[Records excerpted from a collection]
>>>>>

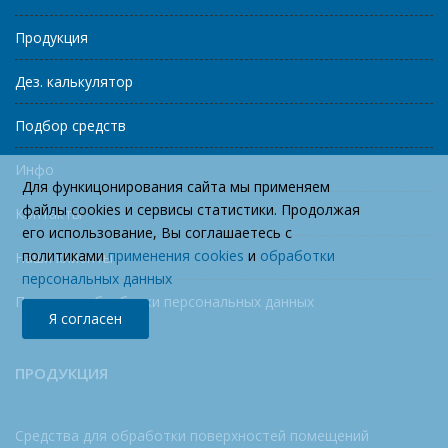
Продукция
Дез. калькулятор
Подбор средств
Инфо
Для функицонирования сайта мы применяем
файлы cookies и сервисы статистики. Продолжая
Контакты
его использование, Вы соглашаетесь с
политиками
применения cookies
и
обработки
Наши клиенты
персональных данных
Политика обработки персональных данных
Я согласен
ПРОДУКЦИЯ
Средства для обработки поверхностей помещений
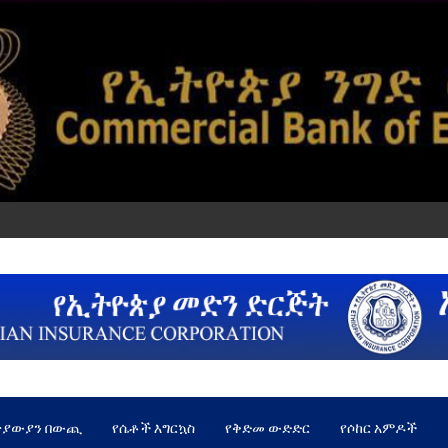
ጵያውያን በውጪ
የሴቶች እግርኳስ
የቅድመ ውድድር
የሶከር አምዶች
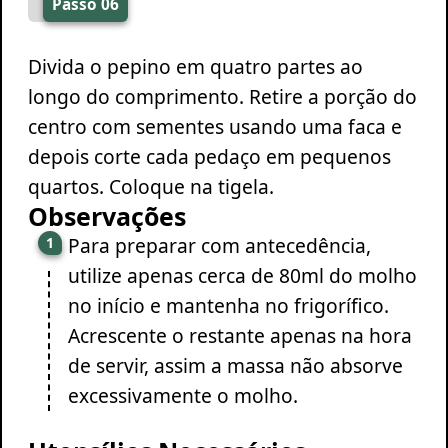
Passo 06
Divida o pepino em quatro partes ao
longo do comprimento. Retire a porção do
centro com sementes usando uma faca e
depois corte cada pedaço em pequenos
quartos. Coloque na tigela.
Observações
Para preparar com antecedência,
utilize apenas cerca de 80ml do molho
no início e mantenha no frigorífico.
Acrescente o restante apenas na hora
de servir, assim a massa não absorve
excessivamente o molho.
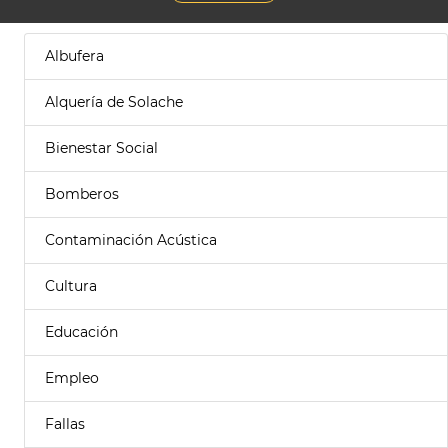
Albufera
Alquería de Solache
Bienestar Social
Bomberos
Contaminación Acústica
Cultura
Educación
Empleo
Fallas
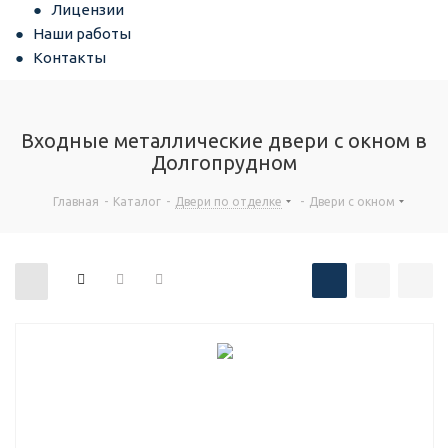
Лицензии
Наши работы
Контакты
Входные металлические двери с окном в
Долгопрудном
Главная
-
Каталог
-
Двери по отделке
-
Двери с окном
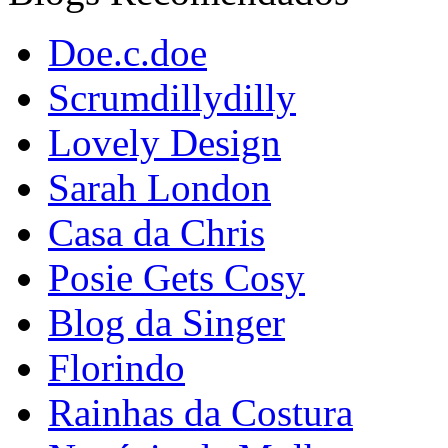
Doe.c.doe
Scrumdillydilly
Lovely Design
Sarah London
Casa da Chris
Posie Gets Cosy
Blog da Singer
Florindo
Rainhas da Costura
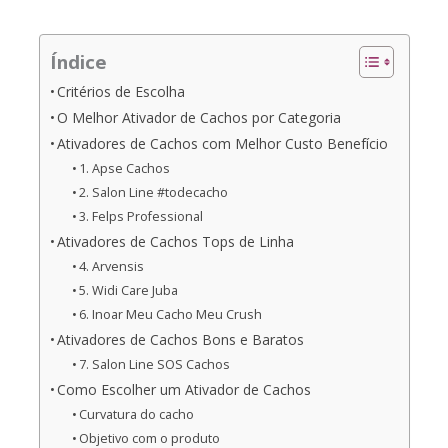
Índice
Critérios de Escolha
O Melhor Ativador de Cachos por Categoria
Ativadores de Cachos com Melhor Custo Benefício
1. Apse Cachos
2. Salon Line #todecacho
3. Felps Professional
Ativadores de Cachos Tops de Linha
4. Arvensis
5. Widi Care Juba
6. Inoar Meu Cacho Meu Crush
Ativadores de Cachos Bons e Baratos
7. Salon Line SOS Cachos
Como Escolher um Ativador de Cachos
Curvatura do cacho
Objetivo com o produto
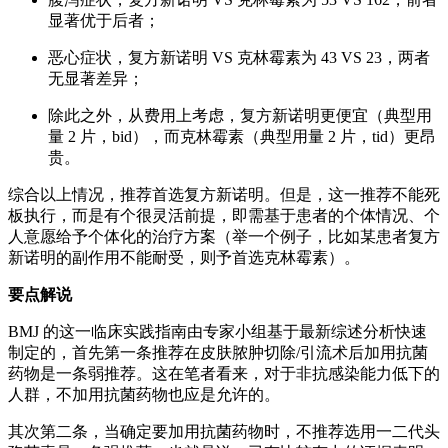
显著优于后者；
恶心症状，复方新诺明 VS 克林霉素为 43 VS 23，两者
无显著差异；
除此之外，从费用上考虑，复方新诺明更便宜（典型用
量 2 片，bid），而克林霉素（典型用量 2 片，tid）更昂
贵。
综合以上情况，推荐首选复方新诺明。但是，这一推荐不能死
板执行，而是有个很灵活前提，即需基于患者的个体情况、个
人意愿给予个体化的治疗方案（举一个例子，比如某患者复方
新诺明的副作用不能耐受，则予首选克林霉素）。
要点解说
BMJ 的这一临床实践指南由专家小组基于最新综述分析快速
制定的，首先第一条推荐在皮肤脓肿切除/引流术后加用抗菌
药物是一条弱推荐。这在笔者看来，对于非抗感染能力低下的
人群，不加用抗菌药物也应是允许的。
其次第二条，当确定要加用抗菌药物时，不推荐选用一二代头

<<<<<

### ABOUT THIS EXERCISE
In your copy, include no pictures, but set down every record exactly.

### ANSWER TO THIS TASK
Продукция
Дез. калькулятор
Подбор средств
Инфо
Для функицонирования сайта мы применяем
файлы cookies и сервисы статистики. Продолжая
Контакты
его использование, Вы соглашаетесь с
политиками
применения cookies
и
обработки
Наши клиенты
персональных данных
Политика обработки персональных данных
Я согласен
ПРОДУКЦИЯ
Средства для обработки поверхностей помещений
ጵያውያን በውጪ
የሴቶች እግርኳስ
የቅድመ ውድድር
የሶከር አምዶች
Passo 06
Divida o pepino em quatro partes ao
longo do comprimento. Retire a porção do
centro com sementes usando uma faca e
depois corte cada pedaço em pequenos
quartos. Coloque na tigela.
Observações
Para preparar com antecedência,
utilize apenas cerca de 80ml do molho
no início e mantenha no frigorífico.
Acrescente o restante apenas na hora
de servir, assim a massa não absorve
excessivamente o molho.
Albufera
Alquería de Solache
Bienestar Social
Bomberos
Contaminación Acústica
Cultura
Educación
Empleo
Fallas
Лицензии
Наши работы
Контакты
Входные металлические двери с окном в
Долгопрудном
Главная
-
Каталог
-
Двери по отделке
-
Двери с окном
Doe.c.doe
Scrumdillydilly
Lovely Design
Sarah London
Casa da Chris
Posie Gets Cosy
Blog da Singer
Florindo
Rainhas da Costura
Índice
Critérios de Escolha
O Melhor Ativador de Cachos por Categoria
Ativadores de Cachos com Melhor Custo Benefício
1. Apse Cachos
2. Salon Line #todecacho
3. Felps Professional
Ativadores de Cachos Tops de Linha
4. Arvensis
5. Widi Care Juba
6. Inoar Meu Cacho Meu Crush
Ativadores de Cachos Bons e Baratos
7. Salon Line SOS Cachos
Como Escolher um Ativador de Cachos
Curvatura do cacho
Objetivo com o produto
显著优于后者；
恶心症状，复方新诺明 VS 克林霉素为 43 VS 23，两者
无显著差异；
除此之外，从费用上考虑，复方新诺明更便宜（典型用
量 2 片，bid），而克林霉素（典型用量 2 片，tid）更昂
贵。
综合以上情况，推荐首选复方新诺明。但是，这一推荐不能死
板执行，而是有个很灵活前提，即需基于患者的个体情况、个
人意愿给予个体化的治疗方案（举一个例子，比如某患者复方
新诺明的副作用不能耐受，则予首选克林霉素）。
要点解说
BMJ 的这一临床实践指南由专家小组基于最新综述分析快速
制定的，首先第一条推荐在皮肤脓肿切除/引流术后加用抗菌
药物是一条弱推荐。这在笔者看来，对于非抗感染能力低下的
人群，不加用抗菌药物也应是允许的。
其次第二条，当确定要加用抗菌药物时，不推荐选用一二代头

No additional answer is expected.